La Ville de Gatineau consultera ses citoyens, ce printemps, afin de bien saisir ce qui les préoccupe à quelques mois de la légalisation du cannabis.

Gatineau tend l'oreille aux citoyens

La Ville de Gatineau consultera ses citoyens, ce printemps, afin de bien saisir ce qui les préoccupe à quelques mois de la légalisation du cannabis.

La consultation sera pilotée par la commission Gatineau, ville en santé, qui amorçait ses travaux, jeudi. Toute la réflexion concernant l’encadrement réglementaire sur le territoire gatinois lié à la légalisation du pot sera le premier dossier d’envergure sur lequel la commission devra se pencher.

«On ne fera pas une consultation tous azimuts sur la légalisation du cannabis, a précisé la présidente de la commission, Renée Amyot. La consultation permettra d’abord d’alimenter la commission dont l’objectif est de proposer les changements réglementaires pertinents en fonction de notre réalité. Les aspects comme les lieux autorisés pour la consommation et les moments appropriés, ou pas, pour le faire, comme lors des festivals ou des fêtes de quartier, doivent faire partie de la réflexion.
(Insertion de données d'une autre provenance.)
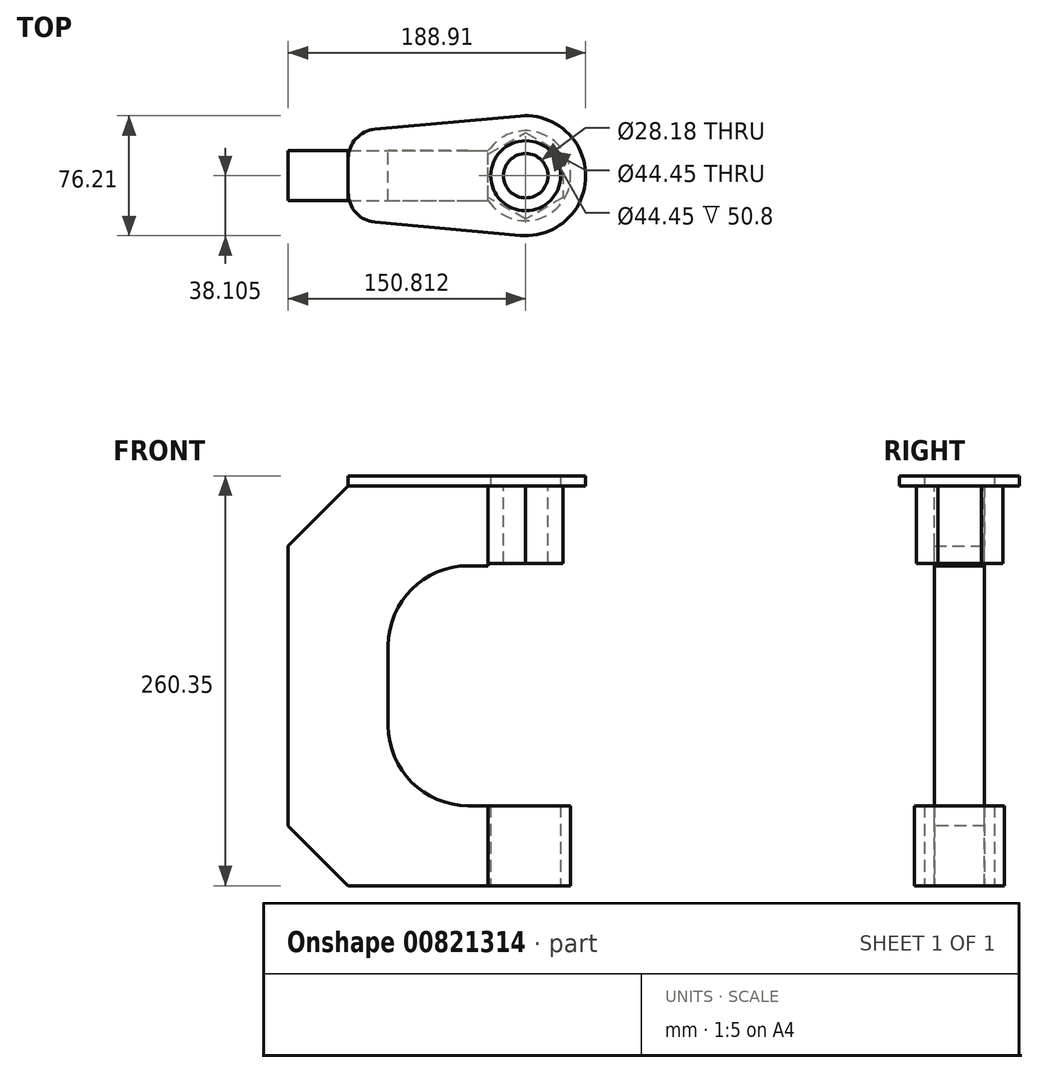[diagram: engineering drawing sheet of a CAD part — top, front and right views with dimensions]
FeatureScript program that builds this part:
annotation { "Feature Type Name" : "Feature", "Feature Type Description" : "" }
export const myFeature = defineFeature(function(context is Context, id is Id, definition is map)
    precondition{}
    {
        {
            var Q0;
            Q0=qCreatedBy(makeId("Front.planeOp"),FACE);
            var sketch = newSketch(context, id + "F0", { "sketchPlane" : qUnion([Q0])});
            skLineSegment(sketch, "E0.bottom", {"start": v(0, 0) * mm, "end": v(127, 0) * mm});
            skLineSegment(sketch, "E0.top", {"start": v(0, 254) * mm, "end": v(127, 254) * mm});
            skLineSegment(sketch, "E0.left", {"start": v(0, 0) * mm, "end": v(0, 254) * mm});
            skLineSegment(sketch, "E0.right", {"start": v(127, 0) * mm, "end": v(127, 50.8) * mm});
            skLineSegment(sketch, "E1", {"start": v(127, 203.2) * mm, "end": v(63.5, 203.2) * mm});
            skLineSegment(sketch, "E2", {"start": v(63.5, 203.2) * mm, "end": v(63.5, 50.8) * mm});
            skLineSegment(sketch, "E3", {"start": v(63.5, 50.8) * mm, "end": v(127, 50.8) * mm});
            skLineSegment(sketch, "E4.trimOffspring", {"start": v(127, 203.2) * mm, "end": v(127, 254) * mm});
            skSolve(sketch);
        }
        {
            var Q0;
            Q0=makeQuery(id+"F0.imprint","IMPRINT",FACE,{"disambiguationData":[TD([[makeQuery(id+"F0.imprint","IMPRINT",EDGE,{"derivedFrom":sQuery(id+"F0.wireOp",EDGE,"E0.bottom")}),1.0]])]});
            extrude(context, id + "F1", {"entities" : qUnion([Q0]), "depth" : 31.75 * mm, "offsetDistance" : 25.4 * mm});
        }
        {
            var Q0;
            Q0=makeQuery(id+"F1.opExtrude","SWEPT_EDGE",EDGE,{"disambiguationData":[OSD([sQuery(id+"F0.wireOp",EDGE,"E0.top"),sQuery(id+"F0.wireOp",EDGE,"E0.left")])]});
            var Q1;
            Q1=makeQuery(id+"F1.opExtrude","SWEPT_EDGE",EDGE,{"disambiguationData":[OSD([sQuery(id+"F0.wireOp",EDGE,"E0.bottom"),sQuery(id+"F0.wireOp",EDGE,"E0.left")])]});
            chamfer(context, id + "F2", {"entities" : qUnion([Q0, Q1]), "width" : 38.1 * mm, "tangentPropagation" : true});
        }
        {
            var Q0;
            Q0=makeQuery(id+"F1.opExtrude","SWEPT_EDGE",EDGE,{"disambiguationData":[OSD([sQuery(id+"F0.wireOp",EDGE,"E1"),sQuery(id+"F0.wireOp",EDGE,"E2")])]});
            var Q1;
            Q1=makeQuery(id+"F1.opExtrude","SWEPT_EDGE",EDGE,{"disambiguationData":[OSD([sQuery(id+"F0.wireOp",EDGE,"E2"),sQuery(id+"F0.wireOp",EDGE,"E3")])]});
            fillet(context, id + "F3", {"entities" : qUnion([Q0, Q1]), "radius" : 50.8 * mm, "tangentPropagation" : true, "allowEdgeOverflow" : false});
        }
        {
            var Q0;
            Q0=makeQuery(id+"F1.opExtrude","SWEPT_FACE",FACE,{"disambiguationData":[OSD([sQuery(id+"F0.wireOp",EDGE,"E0.top")])]});
            var sketch = newSketch(context, id + "F4", { "sketchPlane" : qUnion([Q0])});
            skCircle(sketch, "E5.cCircle", {"center": v(150.81, -15.88) * mm, "radius": 23.81 * mm, "construction": true});
            skLineSegment(sketch, "E5.0", {"start": v(150.81, -43.37) * mm, "end": v(127, -29.62) * mm});
            skLineSegment(sketch, "E5.1", {"start": v(127, -29.62) * mm, "end": v(127, -2.13) * mm});
            skLineSegment(sketch, "E5.2", {"start": v(127, -2.13) * mm, "end": v(150.81, 11.62) * mm});
            skLineSegment(sketch, "E5.3", {"start": v(150.81, 11.62) * mm, "end": v(174.62, -2.13) * mm});
            skLineSegment(sketch, "E5.4", {"start": v(174.62, -2.13) * mm, "end": v(174.62, -29.62) * mm});
            skLineSegment(sketch, "E5.5", {"start": v(174.62, -29.62) * mm, "end": v(150.81, -43.37) * mm});
            skPoint(sketch, "E5.0.midPoint", {"position": v(138.9, -36.5) * mm});
            skLineSegment(sketch, "E6", {"start": v(127, -15.88) * mm, "end": v(187.28, -15.88) * mm, "construction": true});
            skSolve(sketch);
        }
        {
            var Q0;
            Q0=makeQuery(id+"F4.imprint","IMPRINT",FACE,{"disambiguationData":[TD([[makeQuery(id+"F4.imprint","IMPRINT",EDGE,{"derivedFrom":sQuery(id+"F4.wireOp",EDGE,"E5.0")}),-1.0]])]});
            extrude(context, id + "F5", {"entities" : qUnion([Q0]), "oppositeDirection" : true, "depth" : 49.28 * mm, "offsetDistance" : 25.4 * mm});
        }
        {
            var Q0;
            Q0=makeQuery(id+"F5.opExtrude","CAP_FACE",FACE,{"disambiguationData":[OSD([sQuery(id+"F4.wireOp",EDGE,"E5.0"),sQuery(id+"F4.wireOp",EDGE,"E5.1"),sQuery(id+"F4.wireOp",EDGE,"E5.2"),sQuery(id+"F4.wireOp",EDGE,"E5.3"),sQuery(id+"F4.wireOp",EDGE,"E5.4"),sQuery(id+"F4.wireOp",EDGE,"E5.5")])],"isStart":true});
            var sketch = newSketch(context, id + "F6", { "sketchPlane" : qUnion([Q0])});
            skLineSegment(sketch, "E7", {"start": v(174.62, -15.87) * mm, "end": v(127, -15.88) * mm, "construction": true});
            skLineSegment(sketch, "E8", {"start": v(138.9, 4.75) * mm, "end": v(162.72, -36.5) * mm, "construction": true});
            skPoint(sketch, "E9", {"position": v(150.81, -15.88) * mm});
            skSolve(sketch);
        }
        {
            var Q0;
            Q0=sQuery(id+"F6.wireOp",VERTEX,"E9");
            var Q1;
            Q1=makeQuery(id+"F5.opExtrude","SWEPT_BODY",BODY,{"disambiguationData":[OSD([sQuery(id+"F4.wireOp",EDGE,"E5.0"),sQuery(id+"F4.wireOp",EDGE,"E5.1"),sQuery(id+"F4.wireOp",EDGE,"E5.2"),sQuery(id+"F4.wireOp",EDGE,"E5.3"),sQuery(id+"F4.wireOp",EDGE,"E5.4"),sQuery(id+"F4.wireOp",EDGE,"E5.5")])]});
            hole(context, id + "F7", {"style" : HoleStyle.SIMPLE, "endStyle" : HoleEndStyle.THROUGH, "standardTappedOrClearance" : lookupTablePath({ "standard" : "ANSI", "engagement" : "75%", "pitch" : "7 tpi", "size" : "1 1/4", "type" : "Tapped" }), "standardBlindInLast" : lookupTablePath({ "standard" : "ANSI", "engagement" : "75%", "pitch" : "7 tpi", "size" : "1 1/4", "type" : "Tapped" }), "holeDiameter" : 28.18 * mm, "majorDiameter" : 31.75 * mm, "showTappedDepth" : true, "isTappedThrough" : true, "tappedDepth" : 12.7 * mm, "tapClearance" : 3, "locations" : qUnion([Q0]), "scope" : qUnion([Q1])});
        }
        {
            var Q0;
            Q0=makeQuery(id+"F1.opExtrude","SWEPT_FACE",FACE,{"disambiguationData":[OSD([sQuery(id+"F0.wireOp",EDGE,"E0.bottom")])]});
            var sketch = newSketch(context, id + "F8", { "sketchPlane" : qUnion([Q0])});
            skCircle(sketch, "E10", {"center": v(150.81, 15.88) * mm, "radius": 28.58 * mm});
            skCircle(sketch, "E11", {"center": v(150.81, 15.88) * mm, "radius": 22.23 * mm});
            skSolve(sketch);
        }
        {
            var Q0;
            Q0=makeQuery(id+"F8.imprint","IMPRINT",FACE,{"disambiguationData":[TD([[makeQuery(id+"F8.imprint","IMPRINT",EDGE,{"derivedFrom":sQuery(id+"F8.wireOp",EDGE,"E11")}),-1.0]])]});
            extrude(context, id + "F9", {"entities" : qUnion([Q0]), "oppositeDirection" : true, "depth" : 50.8 * mm, "offsetDistance" : 25.4 * mm});
        }
        {
            var Q0;
            Q0=makeQuery(id+"F1.opExtrude","SWEPT_FACE",FACE,{"disambiguationData":[OSD([sQuery(id+"F0.wireOp",EDGE,"E0.top")])]});
            var sketch = newSketch(context, id + "F10", { "sketchPlane" : qUnion([Q0])});
            skArc(sketch, "E12", {"start": v(147.34, -53.82) * mm, "mid": v(188.91, -15.88) * mm, "end": v(147.34, 22.07) * mm});
            skLineSegment(sketch, "E13", {"start": v(38.1, -15.88) * mm, "end": v(112.71, -15.88) * mm, "construction": true});
            skLineSegment(sketch, "E14", {"start": v(38.1, -15.88) * mm, "end": v(38.1, 12.08) * mm});
            skLineSegment(sketch, "E15", {"start": v(38.1, 12.08) * mm, "end": v(147.34, 22.07) * mm});
            skLineSegment(sketch, "E16.MirrorCS", {"start": v(38.1, -43.83) * mm, "end": v(147.34, -53.82) * mm});
            skLineSegment(sketch, "E17.MirrorCS", {"start": v(38.1, -15.88) * mm, "end": v(38.1, -43.83) * mm});
            skCircle(sketch, "E18", {"center": v(150.81, -15.88) * mm, "radius": 22.23 * mm});
            skSolve(sketch);
        }
        {
            var Q0;
            Q0=makeQuery(id+"F10.imprint","IMPRINT",FACE,{"disambiguationData":[TD([[makeQuery(id+"F10.imprint","IMPRINT",EDGE,{"derivedFrom":sQuery(id+"F10.wireOp",EDGE,"E12")}),1.0]])]});
            var Q1;
            {var subQ0=sQuery(id+"F0.wireOp",EDGE,"E0.top");var subQ1=makeQuery(id+"F1.opExtrude","CAP_EDGE",EDGE,{"disambiguationData":[OSD([subQ0])],"isStart":true});Q1=makeQuery(id+"F10.imprint","IMPRINT",FACE,{"disambiguationData":[TD([[makeQuery(id+"F10.imprint","IMPRINT",EDGE,{"derivedFrom":subQ1}),-1.0]])]});}
            extrude(context, id + "F11", {"entities" : qUnion([Q0, Q1]), "depth" : 6.35 * mm, "offsetDistance" : 25.4 * mm});
        }
        {
            var Q0;
            Q0=makeQuery(id+"F11.opExtrude","SWEPT_EDGE",EDGE,{"disambiguationData":[OSD([sQuery(id+"F10.wireOp",EDGE,"E16.MirrorCS"),sQuery(id+"F10.wireOp",EDGE,"E17.MirrorCS")])]});
            var Q1;
            Q1=makeQuery(id+"F11.opExtrude","SWEPT_EDGE",EDGE,{"disambiguationData":[OSD([sQuery(id+"F10.wireOp",EDGE,"E14"),sQuery(id+"F10.wireOp",EDGE,"E15")])]});
            fillet(context, id + "F12", {"entities" : qUnion([Q0, Q1]), "radius" : 18.66 * mm, "tangentPropagation" : true, "allowEdgeOverflow" : false});
        }
    });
On ne peut pas décider de ce que les propriétaires de logements mettront [comme restrictions] dans leurs baux, mais comme ville nous avons un Office municipal d’habitation.»
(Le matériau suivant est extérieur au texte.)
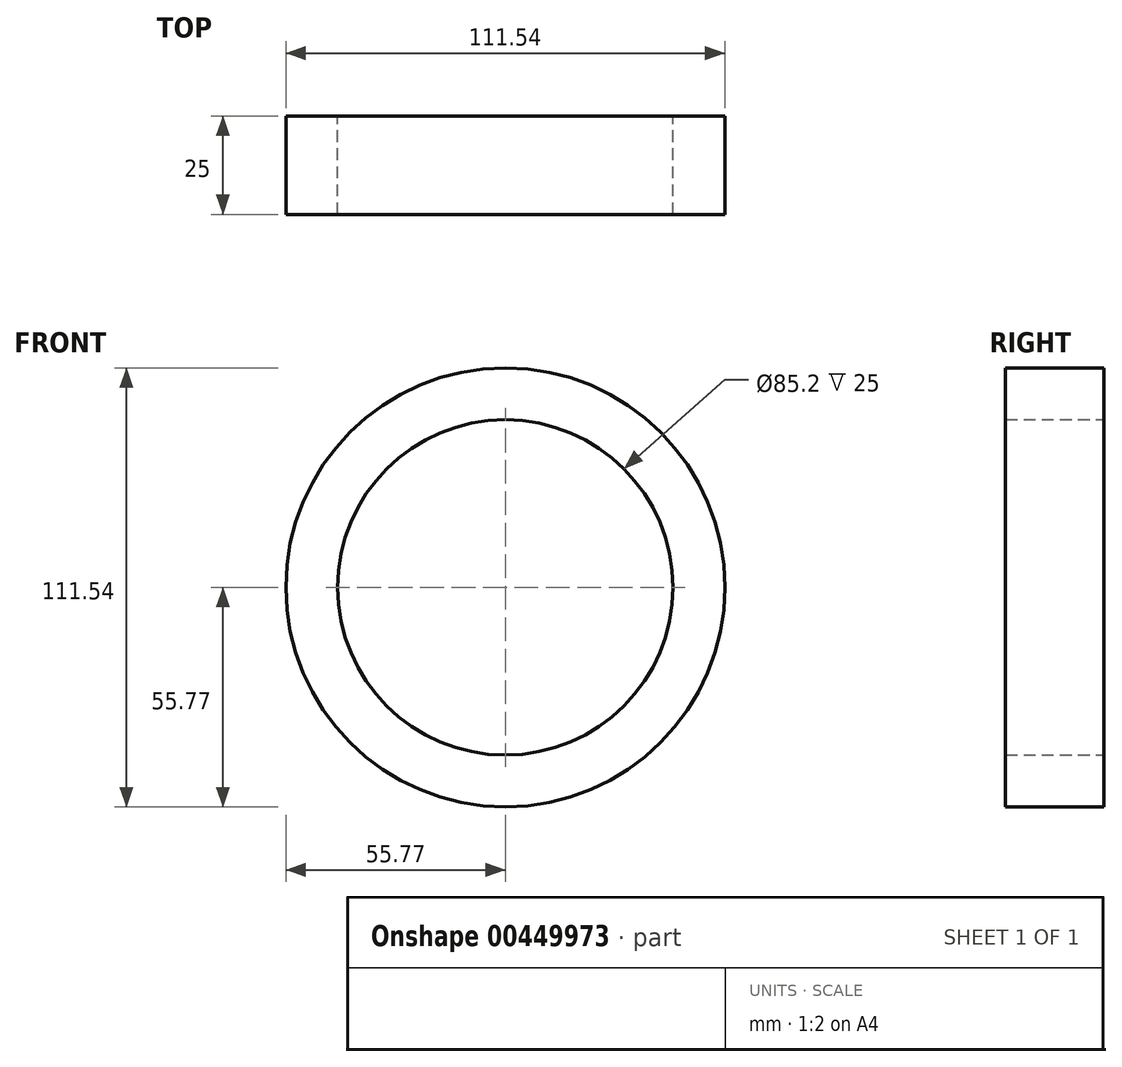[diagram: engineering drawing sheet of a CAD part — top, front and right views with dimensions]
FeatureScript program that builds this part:
annotation { "Feature Type Name" : "Feature", "Feature Type Description" : "" }
export const myFeature = defineFeature(function(context is Context, id is Id, definition is map)
    precondition{}
    {
        {
            var Q0;
            Q0=qCreatedBy(makeId("Front.planeOp"),FACE);
            var sketch = newSketch(context, id + "F0", { "sketchPlane" : qUnion([Q0])});
            skCircle(sketch, "E0", {"center": v(0, 0) * mm, "radius": 55.77 * mm});
            skCircle(sketch, "E1", {"center": v(0, 0) * mm, "radius": 42.6 * mm});
            skSolve(sketch);
        }
        {
            var Q0;
            Q0=makeQuery(id+"F0.imprint","IMPRINT",FACE,{"disambiguationData":[TD([[makeQuery(id+"F0.imprint","IMPRINT",EDGE,{"derivedFrom":sQuery(id+"F0.wireOp",EDGE,"E0")}),1.0]])]});
            extrude(context, id + "F1", {"entities" : qUnion([Q0]), "depth" : 25 * mm});
        }
    });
Mme Amyot précise que la réglementation gatinoise devra tenir compte de la «réalité globale» de la population. «En santé publique, quand on prend une décision, le principe directeur est un principe de précaution, dit-elle. Il faut tenir compte qu’il y a des gens plus vulnérables que d’autres. En même temps, il faut être réaliste. Il y a déjà des gens qui consomment, dans des lieux publics, et ce n’est pas une réalité qui tombe du ciel.»

Succursales
Le maire Maxime Pedneaud-Jobin a confirmé au Droit, mercredi, être ouvert à l’idée d’accueillir «une ou des succursales» de la nouvelle Société québécoise du cannabis sur le territoire de sa ville. L’emplacement de ces succursales reste toutefois à déterminer. Mme Amyot affirme que la décision se prendra en fonction de plusieurs critères et que la Loi prévoit que les points de vente devront respecter le même zonage que celui lié à la vente de tabac, mais en y ajoutant des restrictions, comme la proximité des écoles.
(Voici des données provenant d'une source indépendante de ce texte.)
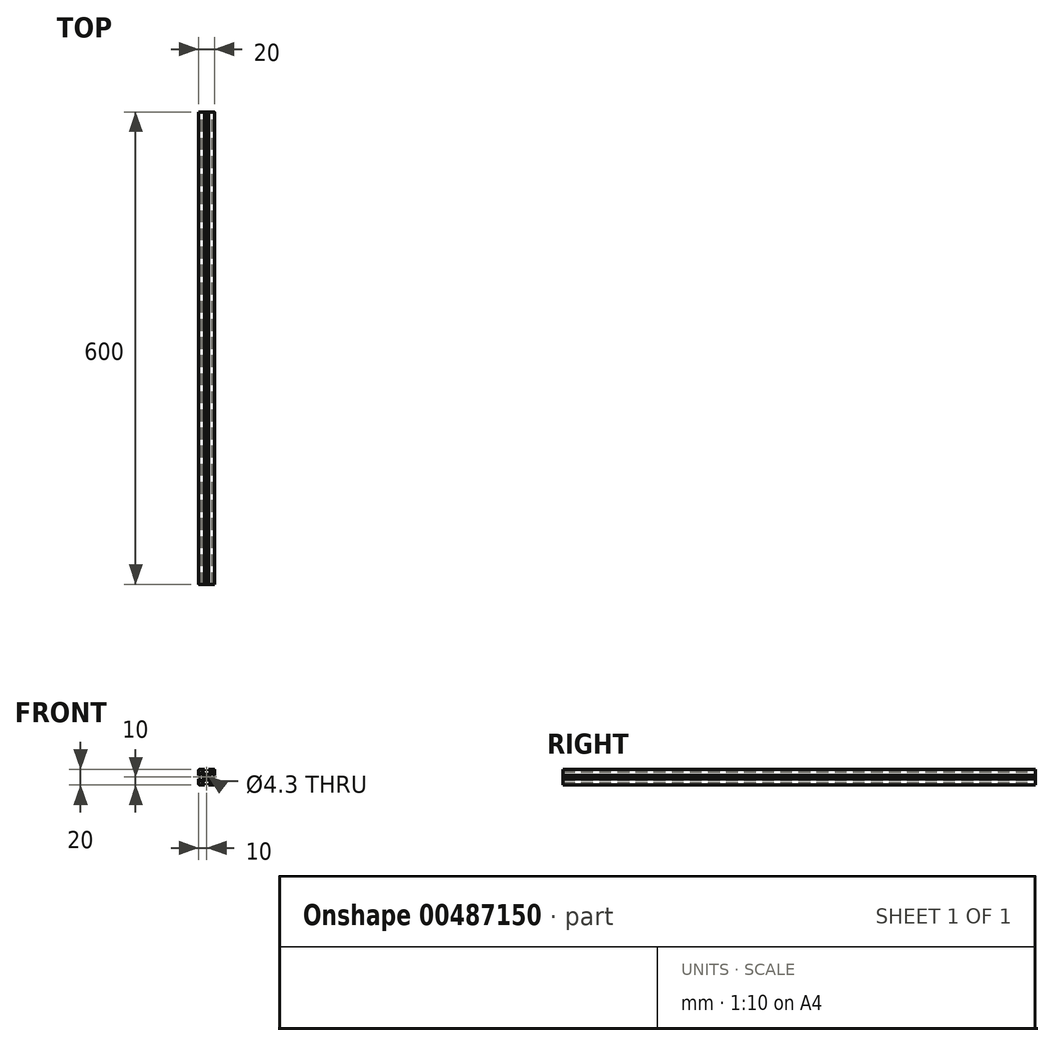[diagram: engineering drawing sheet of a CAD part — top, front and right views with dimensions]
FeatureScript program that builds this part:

«Il faudra que ça reste accessible, dit-elle. Ça va devenir un produit légal, il faut se rendre à l’évidence. On ne pourra pas restreindre les droits. Le choix des lieux des succursales se fera à travers un processus de négociation avec les différentes instances concernées. La Société des alcools du Québec [responsable de l’implantation des succursales] est très soucieuse que ça convienne aux autorités municipales. Nous ne sommes pas devant un partenaire qui veut établir un nombre infini de succursales et qui souhaite les implanter n’importe où, avec un accès trop facile.»

Huis clos
La présidente de la commission Gatineau, ville en santé, devra, au cours du mois d’avril, interpeller toutes les autres commissions municipales ainsi que les comités touchés de près ou de loin par le dossier de la légalisation du cannabis. La commission a aussi annoncé qu’elle mettait sur pied un comité-conseil composé d’experts dont la tâche sera de documenter le dossier et éventuellement de présenter des recommandations à la commission.

«Ce comité sera composé d’intervenants des services policiers, de représentants de la santé publique et des clientèles plus vulnérables, des gens du milieu scolaire et d’intervenants communautaires, a noté Mme Amyot. L’idée derrière la légalisation en est une de réduction des méfaits et c’est plein de bon sens, mais il faut faire les choses de la bonne façon.» L’essentiel du travail de la commission sur le dossier du cannabis se fera à huis clos, a prévenu Mme Amyot. Certains éléments de la réflexion pourraient être rendus publics en cours de route, mais la présidente souhaite «laisser un espace aux partenaires pour s’exprimer en toute liberté» sur la question. Le résultat du travail de la commission pourrait ne devenir public qu’au moment où elle fera ses recommandations au conseil municipal, plus tard au printemps.